Cette affirmation avait été d’autant plus prouvée dans le passé par Peter Foldès avec son film La Faim (1974) dans lequel un homme est en proie à la boulimie au point de finir obèse et dévoré par des enfants sous-alimentés. Dans cette fable grinçante tournant autour de la mutation du corps, l’ordinateur – avec la palette graphique qui remplace la table à dessin – fait appel aux interpolations de mouvements pour conférer une fluidité inédite aux éléments à animer. D’un côté, celles-ci permettent des métamorphoses complexes pour assurer la succession des plans, en passant directement par transition graphique du personnage principal à la voiture qu’il conduit (entre autres), telle une réminiscence moderne de Fantasmagorie d’Émile Cohl. D’un autre côté, ces mêmes interpolations peuvent jouer sur des rapports de perspectives par illusion d’optique lorsque le sujet conserve son intégrité dans le mouvement. Une impression de volume peut ainsi se faire en modifiant l’orientation des traits du personnage pour lui faire tourner la tête d’un côté, par exemple ; cette approche, qualifiée de 2,5D pour designer cet effet de fausse 3D obtenue par des images vectorielles, ajoute au décalage créé par ces images aux traits décomposés et déformés qui se reconstruisent sans cesse, comme un dessin donnant l’impression d’être mâché et dégluti, en parfaite résonance avec son sujet. Mais l’ordinateur, pour autant d‘effets esthétiques qu’il permettait, n’était encore qu’un objet de laboratoires et d’universités au moment de la réalisation de ce film.
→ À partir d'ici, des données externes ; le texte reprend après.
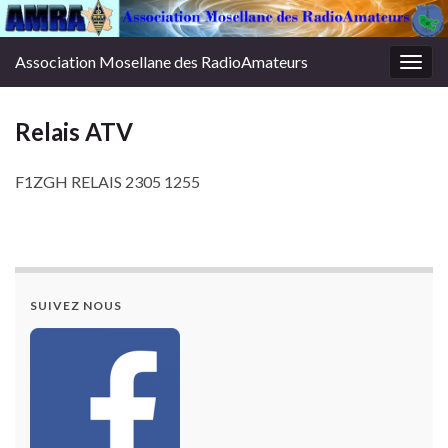
Association Mosellane des RadioAmateurs
Togg
navig
Relais ATV
F1ZGH RELAIS 2305 1255
SUIVEZ NOUS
Et la conscience de son véritable potentiel comme outil entre les mains d’artistes n’allait se manifester que bien plus tard. Plus encore, l’évolution technologique allait libérer les réalisateurs de certaines contraintes techniques (notamment faciliter la mise en place de plans en mouvement) et s’approcher à chaque fois d’un rendu plus étendu, où le dessin progressif d’un certain « réalisme » intervenait comme une invitation. De son côté, l’esthétique 2,5D avec sa souplesse de déformation et d’effets de volumes dans le dessin animé connaîtra une remise au goût du jour, notamment avec l’arrivée du logiciel Flash en 1996.

Se définissant jusque-là par rapport à la prise de vues réelles, l’animation vient étendre ses capacités au point d’empiéter sur ce territoire qui lui était interdit. Par l’ajout de cette orientation graphique peu commune, le médium allait de nouveau brouiller sa définition. La 3D filmée en temps réel telle qu’elle était pratiquée par Medialab convenait certes au format télévisuel, mais sa mocap magnétique bridait en grande partie la liberté de l’acteur et les interactions avec son environnement. De plus, le procédé impliquait un

rendu du personnage relativement simplifié qui soit plus à même de subir des torsions avec un minimum de défauts visibles pour répondre aux impératifs économiques. Il importait donc pour les besoins du cinéma d’alléger le matériel porté par l’acteur et d’abandonner le principe d’animation en temps réel. L’aspect événementiel du spectacle devait laisser la place à un univers aux innombrables couches, reléguant un peu plus le mouvement de l’acteur aux tréfonds des données informatiques tout en mettant paradoxalement celui-ci en valeur. Les capteurs optiques viennent prendre le relais et l’acteur, désormais libre de ses mouvements, doit composer sur une aire vide avec son squelette informatisé comme seul modèle. L’esquisse de l’avatar est en marche.

7. Le corps humain : la vanité ?

Par la multiplication des couches de motifs et d’effets de lumière qui viennent dissimuler la sève humaine, l’imagerie numérique se présente sous une apparence soignée visant à reproduire toutes les textures possibles, des fibres du bois au métal brossé ou rouillé, en passant par le cuir élastique et la fourrure ondoyante. L’image de synthèse poursuit son œuvre de simulation du réel dans une logique de performance où les créatures virtuelles côtoient les humains sans chercher à affirmer leur nature comme le font leurs homologues peints sur cellulos. Des êtres comme Stuart Little issu du film éponyme de Rob Minkoff (1999) ou Jar-Jar Binks de Star Wars, épisode I : La Menace fantôme de George Lucas (1999) viennent marquer les étapes d’une intégration de la texture de plus en plus poussée. Inévitablement, la question de l’humain virtuel revient au centre des passions.